Maintenant, quand l’automne me ramène à Saint-Point, je remonte une fois aux Huttes, au moment où les feuilles des châtaigniers tombent. La tombe du pauvre Claude m’inspire la prière, la résignation et la paix. J’aime à m’y asseoir au coucher du soleil, à penser à Denise et à lui réunis sous les rayons du soleil qui ne se couche plus.

Et cet homme me manque dans la vallée. La petite lampe que je voyais de ma fenêtre luire la nuit à travers les brumes de la montagne est comme une étoile qui se serait éteinte dans le pan du ciel, ou comme un ver luisant qu’on a l’habitude de voir éclairer l’herbe sous le buisson, et qui tout à coup s’obscurcit sous les pieds. Ce n’était qu’un ver de terre, mais ce ver de terre contenait une parcelle du feu des soleils. Ainsi était le pauvre Claude.

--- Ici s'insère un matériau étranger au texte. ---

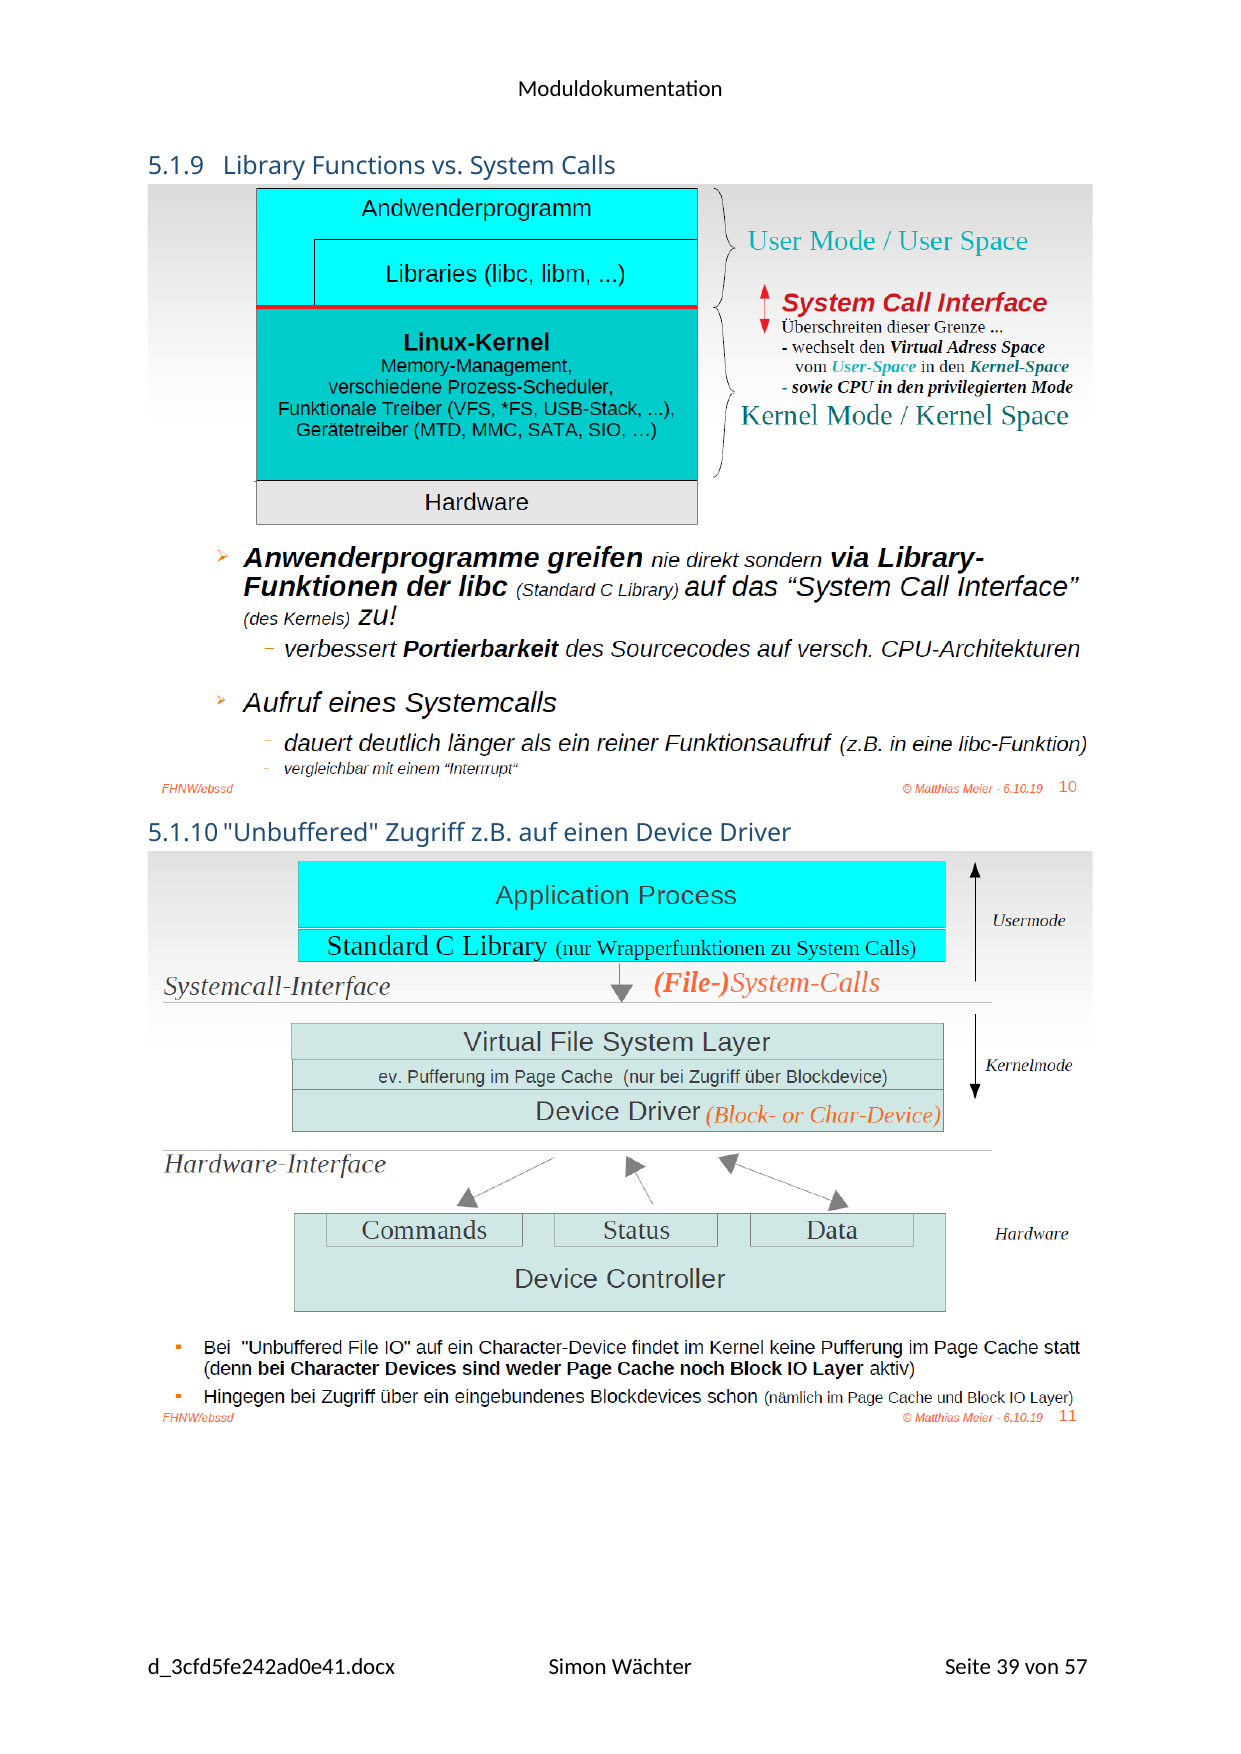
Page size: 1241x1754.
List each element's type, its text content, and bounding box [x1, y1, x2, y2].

picture [147, 851, 1093, 1426]
picture [147, 184, 1093, 797]
subtitle "Unbuffered" Zugriff z.B. auf einen Device Driver [148, 815, 1093, 849]
subtitle Library Functions vs. System Calls [148, 148, 1093, 182]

Quelquefois, au milieu des champs, quand tout fait silence dans la vallée sous la brûlante atmosphère du midi, un jour d’été, j’écoute involontairement, l’oreille inclinée du côté de la montagne, et je crois entendre son marteau régulier et lointain tomber et retomber sur la pierre sonore, comme un balancier rustique du cadran de l’éternité.


fin du tailleur de pierre de saint-point.